Argonne scientists awarded funding for bioimaging project to study communication between plants and microbial symbionts.
Humans benefit greatly from our relationship with plants. We rely on them for food, clean air, medicine, fuel and various other products. But plants need other partners to thrive. Many plants grow better by establishing relationships with soil microbes. These microbes help plants acquire nutrients such as nitrogen, phosphorous and iron. In exchange, the plants provide sugars and amino acids to the microbes.
Scientists at the U.S. Department of Energy's (DOE) Argonne National Laboratory were recently awarded funding from DOE's Office of Science, Biological and Environmental Research (BER) bioimaging program to understand plant-microbe communication and how it facilitates plant growth and health.
"We want to see what plants are providing to the microbes and what microbes are providing to plants," said Argonne's Gyorgy Babnigg, bioinformatician/molecular biologist and lead principal investigator on the project. "We want to uncover the signals that affect this symbiotic relationship."
On a broader scale, understanding plant-microbe interactions can provide insights into improving plant growth and enhancing the products and resources on which people depend. In a world that's moving toward renewable energy sources, developing products from plants that can replace plastics and other fossil-fuel-derived products becomes even more important.
Over the three-year project, Babnigg and his colleagues at Argonne, the University of Chicago and DOE's Joint Genome Institute plan to develop a new imaging technique by using engineered plant-growth-promoting bacteria as biosensors. The modified microbes will be able to indicate which resources are being shared between bacteria in the rhizosphere -; the region around the plant's root system -; and the plants themselves.
"Bacterial cells have the ability to sense and respond to nutrients, such as amino acids, sugars, small organic acids, as well as signaling molecules in the substances secreted by plant roots," described Babnigg. Once the cells sense nutrients, they tell the bacteria to use them for energy and growth. The researchers aim to track how much of each nutrient there is around the root system by adding proteins that light up under a microscope to the microbes. Part of the novelty of this color-changing method is that scientists can measure low- and high-abundance compounds in the ground without having to sacrifice the plants.

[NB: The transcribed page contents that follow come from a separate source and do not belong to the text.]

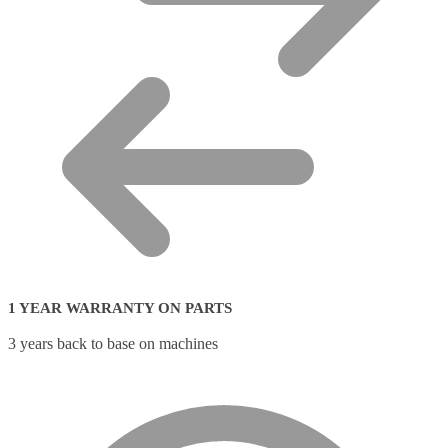
1 YEAR WARRANTY ON PARTS
3 years back to base on machines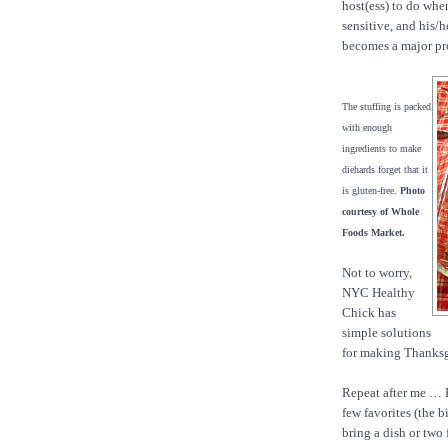
host(ess) to do whe
sensitive, and his/
becomes a major pr
The stuffing is packed
with enough
ingredients to make
diehards forget that it
is gluten-free.
Photo
courtesy of Whole
Foods Market.
Not to worry,
NYC Healthy
Chick has
simple solutions
for making Thanksg
Repeat after me … B
few favorites (the b
bring a dish or two 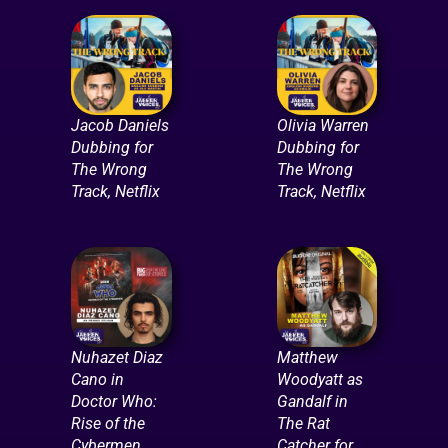
Jacob Daniels
Olivia Warren
Dubbing for
Dubbing for
The Wrong
The Wrong
Track, Netflix
Track, Netflix
Nuhazet Diaz
Matthew
Cano in
Woodyatt as
Doctor Who:
Gandalf in
Rise of the
The Rat
Cybermen
Catcher for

"We can send these biosensors to other scientists who can then put the microbes into the environments they're studying to measure the dynamics of compounds in the rhizosphere," said Babnigg.
Along with developing and testing these biosensors, the scientists will collect microscopic images to further understand the relationship between plants and microbes.
We can use the wonderful capabilities of the Advanced Photon Source to look at the interface between the microbe and the plant in nanometer resolution."
Gyorgy Babnigg, bioinformatician/molecular biologist, Argonne
The team also plans to use these images to assess how components are distributed in the rhizosphere during plant-microbe interactions and how this distribution might change over time and in different environments.
To accelerate discoveries from the images, the researchers will partially automate the imaging process. They plan to develop artificial intelligence (AI)-guided tools for image acquisition and analysis in collaboration with Argonne's team working on autonomous discovery and the Argonne Leadership Computing Facility. "An AI-based, automated system might be able to come up with novel ideas or experimental approaches that we scientists would not think of," said Babnigg.
The Advanced Photon Source and Argonne Leadership Computing Facility are DOE Office of Science user facilities.